Submission to the United Nations Special Rapporteur on Counterterrorism and Human Rights

Call for inputs on definitions of “terrorism”, “terrorist organization,” and “violent extremism”

On December 16, 2025, the Center for Constitutional Rights sent a submission to the United Nations Special Rapporteur on Counterterrorism and Human Rights to inform the thematic report on definitions of “terrorism”, “terrorist organisation,” and “violent extremism” to be presented to the United Nations Human Rights Council in March 2026.

Our submission primarily details how United States antiterrorism laws were created and shaped by specific anti-Palestinian agendas before the decisive shift to broader anti-Muslim animus after 2001. As the more notorious U.S. policies of the post-9/11 era—such as torture, indefinite detention, and targeted killing abroad—fade from public memory, these older antiterrorism laws have been normalized as a comparatively liberal baseline, their structurally anti-Palestinian character having been obscured in the meantime.

We also offer analysis that in a global context characterized by backsliding democracies and rising authoritarianism, which was in part fueled by the intentional expansion of the post-9/11 counterterrorism framework, there is an increasing dissonance between attempts to further entrench and define aspects of this framework and rhetoric condemning undemocratic actors, fighting authoritarianism, and reaffirming fundamental human rights. We share that the lived experience of the communities targeted by the counterterrorism framework clearly establishes that the framework itself is a fundamental source of persistent human rights violations.
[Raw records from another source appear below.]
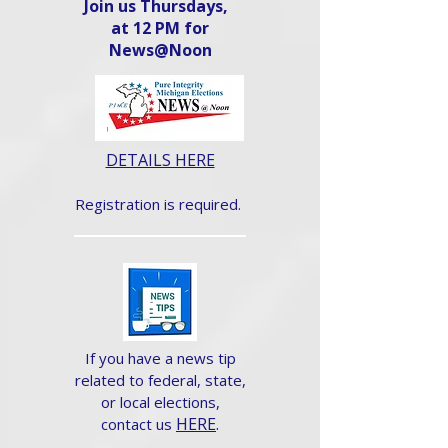
Join us Thursdays,
at 12 PM for
News@Noon​
DETAILS HERE
Registration is required.
If you have a news tip
related to federal, state,
or local elections,
HERE
.
contact us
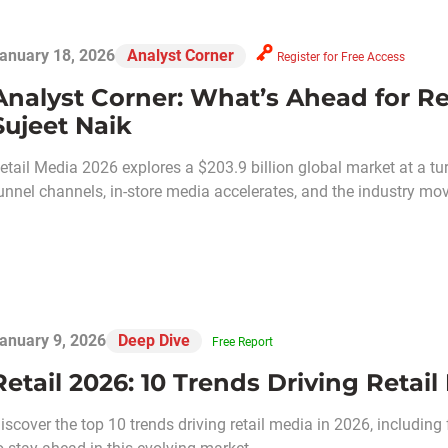
anuary 18, 2026
Analyst Corner
Register for Free Access
Analyst Corner: What’s Ahead for Ret
Sujeet Naik
etail Media 2026 explores a $203.9 billion global market at a turn
unnel channels, in-store media accelerates, and the industry m
anuary 9, 2026
Deep Dive
Free Report
Retail 2026: 10 Trends Driving Retail
iscover the top 10 trends driving retail media in 2026, including 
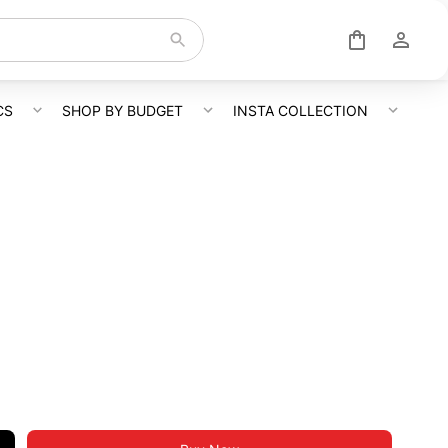
CS
SHOP BY BUDGET
INSTA COLLECTION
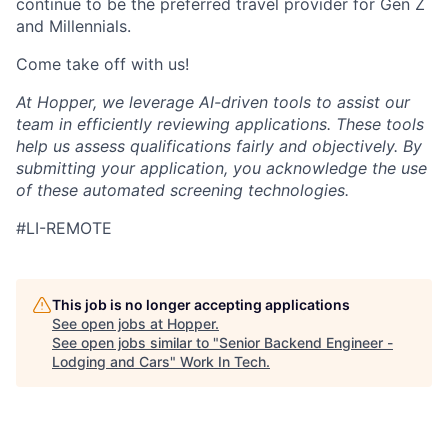
continue to be the preferred travel provider for Gen Z
and Millennials.
Come take off with us!
At Hopper, we leverage AI-driven tools to assist our
team in efficiently reviewing applications. These tools
help us assess qualifications fairly and objectively. By
submitting your application, you acknowledge the use
of these automated screening technologies.
#LI-REMOTE
This job is no longer accepting applications
See open jobs at
Hopper
.
See open jobs similar to "
Senior Backend Engineer -
Lodging and Cars
"
Work In Tech
.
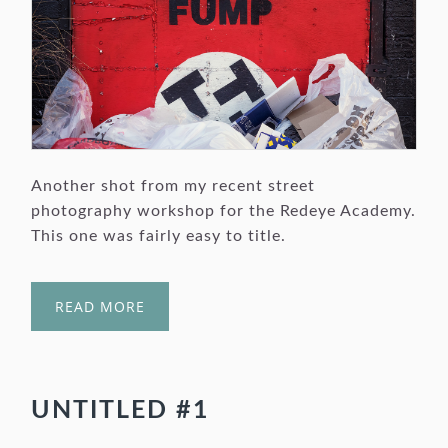
Another shot from my recent street
photography workshop for the Redeye Academy.
This one was fairly easy to title.
READ MORE
UNTITLED #1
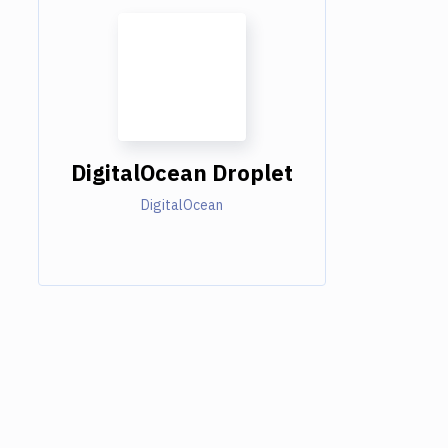
DigitalOcean Droplet
DigitalOcean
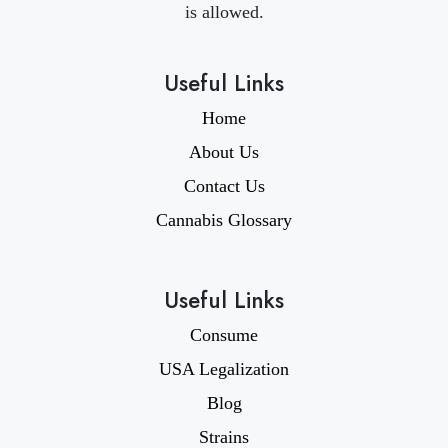
is allowed.
Useful Links
Home
About Us
Contact Us
Cannabis Glossary
Useful Links
Consume
USA Legalization
Blog
Strains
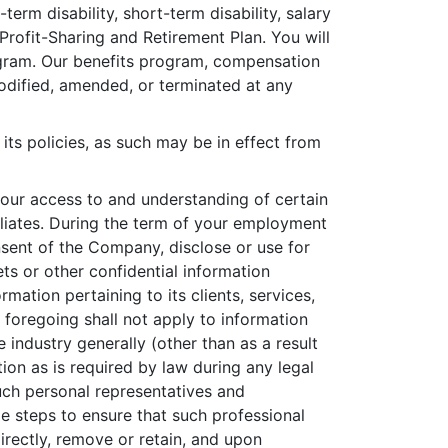
term disability, short-term disability, salary
Profit-Sharing and Retirement Plan. You will
rogram. Our benefits program, compensation
ified, amended, or terminated at any
its policies, as such may be in effect from
our access to and understanding of certain
iliates. During the term of your employment
onsent of the Company, disclose or use for
rets or other confidential information
rmation pertaining to its clients, services,
e foregoing shall not apply to information
e industry generally (other than as a result
ion as is required by law during any legal
uch personal representatives and
le steps to ensure that such professional
directly, remove or retain, and upon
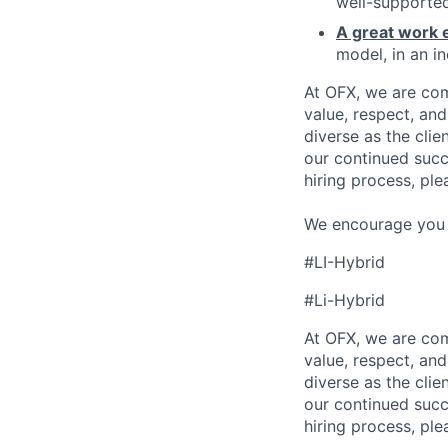
well-supported
A great work 
model, in an in
At OFX, we are com
value, respect, an
diverse as the cli
our continued succ
hiring process, ple
We encourage you to
#LI-Hybrid
#Li-Hybrid
At OFX, we are com
value, respect, an
diverse as the cli
our continued succ
hiring process, ple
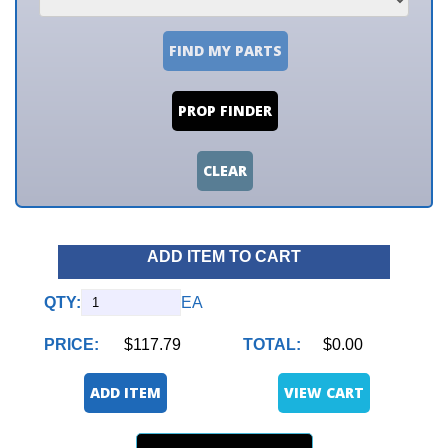
FIND MY PARTS
PROP FINDER
CLEAR
ADD ITEM TO CART
QTY:
EA
PRICE:
$117.79
TOTAL:
$0.00
ADD ITEM
VIEW CART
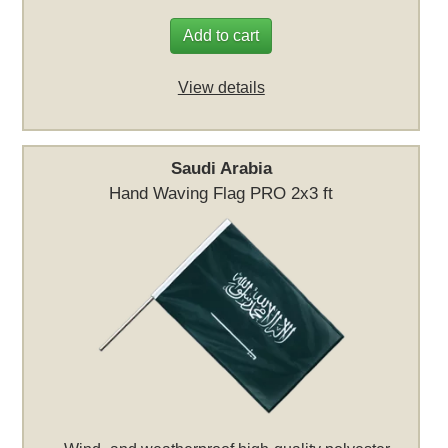
Add to cart
View details
Saudi Arabia
Hand Waving Flag PRO 2x3 ft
National and state-level antiterrorism laws are intended by design to be utilized to target politically disfavored individuals and groups specifically to exceptionally deny basic civil and political rights, including the right to life. Broadly, avoiding due process, denying fair trials, and justifying the arbitrary and often indefinite deprivation of a person’s liberty are the point. The counterterrorism framework has been routinely exploited to perpetrate murder, extrajudicial killing, forcible transfer, and atrocity crimes, including genocide.

We conclude by urging all United Nations Special Procedures mandate holders, including the Special Rapporteur on Counterterrorism and Human Rights, to interrogate and reassess the utility of any efforts that may result in further entrenching this dangerous and destructive counterterrorism framework that has helped usher in rising authoritarianism around the world and helped to smooth the way for multiple genocides with impunity, and to take all necessary measures to dismantle the counterterrorism framework and the ideologies that underpin war, detention, and impunity.

The Center for Constitutional Rights believes we must work collectively and urgently to dismantle this broader counterterrorism framework and the post-9/11 “national security” apparatus that has fundamentally altered not only the U.S. legal and political system, but has decimated the international human rights system, fostered rising authoritarianism globally, and smoothed the way for multiple genocides. We must shift global priorities and resources away from discriminatory systems and into programs, solutions, and institutions that center and bolster marginalized communities and protect rights in meaningful ways for communities most impacted by the counterterrorism framework and the post-9/11 authoritarian architecture.